The Niagara real estate market has been one of the hottest in the Ontario housing market since the early days of the coronavirus pandemic. Indeed, the Niagara region experienced price growth of +27 per cent between 2020 and 2021, according to a RE/MAX report. But now that rising interest rates and broader uncertainty are causing Canada’s sizzling housing market to moderate, can Niagara real estate sustain its gains?

In recent months, the Niagara housing market has been going through a series of developments: easing demand, growing supply and elevated prices, leading market watchers to estimate that this pocket of the Ontario real estate market can maintain its momentum, even in the face of higher rates, because of its strong economy.

While it might be too early to judge where Niagara is headed, recent data suggest that this real estate market is resilient, despite the bombardment of changes happening. Here is a look at how the Niagara housing market performed to finish the second quarter of 2022.

A Look at the Niagara Real Estate Market

Residential property sales declined at an annualized rate of 44.3 per cent in June, totalling just 543 units, according to the Niagara Association of REALTORS®. Year-to-date housing transactions fell 27.6 per cent year-over-year, with just over 4,100 units changing hands in the first six months of 2022.

Demand may be easing in the Niagara real estate market, but prices remained elevated. In June, the MLS® Home Price Index (HPI) surged 14.7 per cent year-over-year to $753,200.

The average price of homes sold in June rose at a modest pace of 5.1 per cent to $742,281. In addition, the year-to-date average price, which industry observers consider to be more comprehensive, surged by 22 per cent to $841,945

Here is a breakdown of how property categories performed in June:

  • Single-Family Homes: +14.6 per cent to $769,400
  • Townhouses: +18.4 per cent to $697,400
  • Apartments: +19.5 per cent to $514,300

On the supply front, the number of new residential listings climbed by 28.5 per cent the same time a year ago to 1,691 units. Incidentally, this was the largest number of new listings on record in the month of June. Active residential listings spiked more than 107 per cent year-over-year to 2,021 units.

On a historical basis, new listings were 24.1 per cent above the five-year average, while active listings were nearly 12 per cent above the five-year average.

Moreover, the number of months of inventory, which measures the number of months it would take to exhaust current stocks at the present rate of sales activity, rose to 3.7. This is up from just one month at the end of June 2021. Also, this was higher than the long-run average of 2.7 months.

Additionally, according to Canada Mortgage Housing Corporation (CMHC), new housing construction has remained strong so far this year. Despite housing starts taking a slight dip in June compared to the same time a year ago, starts are up close to six per cent to 1,329 units.

Is More Growth Possible?

The entire Canadian real estate market is taking a breather from the meteoric ascent in the wake of the coronavirus pandemic. But while a broad array of forecasts suggest that the nation’s housing sector is cooling off, it does not necessarily mean this is the new normal.

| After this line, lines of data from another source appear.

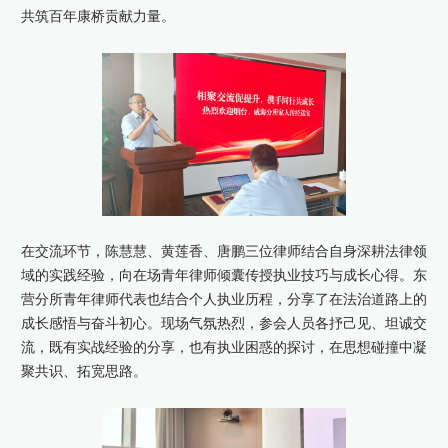
共筑百年康桥贡献力量。
在交流环节，陈慧慧、黄莲香、唐鹏三位律师结合自身深耕法律领
域的实践经验，向在场青年律师倾囊传授执业技巧与成长心得。东
营分所青年律师代表也结合个人执业历程，分享了在法治道路上的
成长感悟与奋斗初心。现场气氛热烈，参会人员各抒己见、坦诚交
流，既有实战经验的分享，也有执业困惑的探讨，在思想碰撞中凝
聚共识、拓宽思路。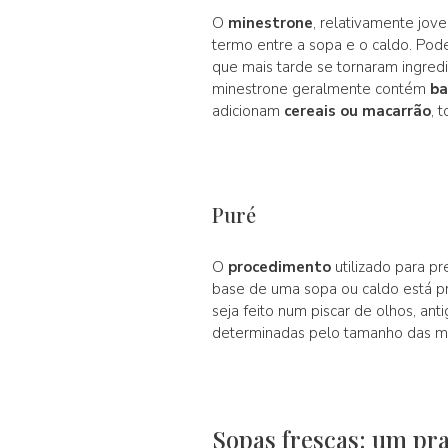
O
minestrone
, relativamente jo
termo entre a sopa e o caldo. Pod
que mais tarde se tornaram ingred
minestrone geralmente contém
ba
adicionam
cereais ou macarrão
, 
Puré
O
procedimento
utilizado para p
base de uma sopa ou caldo está pr
seja feito num piscar de olhos, a
determinadas pelo tamanho das ma
Sopas frescas: um pra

For the Niagara housing market, more economic gains are on the horizon, which could support the real estate industry once the correction has been completed and real estate conditions have stabilized.

According to the Conference Board of Canada (CBoC), the St. Catharines-Niagara economy is projected to grow 4.4 per cent in 2022 and 2.6 per cent in 2023. Although experts contend this is an optimistic projection, CBoC economist Viktor Cicman suggests it is certainly achievable.

A key factor for Niagara’s economic growth? Travel and tourism, which is steadily being revived again.

Because of such a large decline that happened in 2020, one would expect, just naturally, that if things start to pick-up, nearly back to where it was, you’re going to get strong growth rate. That’s what happened last year,” he said. “There is a lot of pent-up demand for services or going out to places, restaurants, hotels, tourism — despite some of the virus still around, despite some of the costs increasing.”

That said, first-time homebuyers could be waiting for home prices to come down from the current level of around $750,000, which is much higher than the national average.

Until then, it will be a waiting game to determine who blinks first: the sellers or the buyers.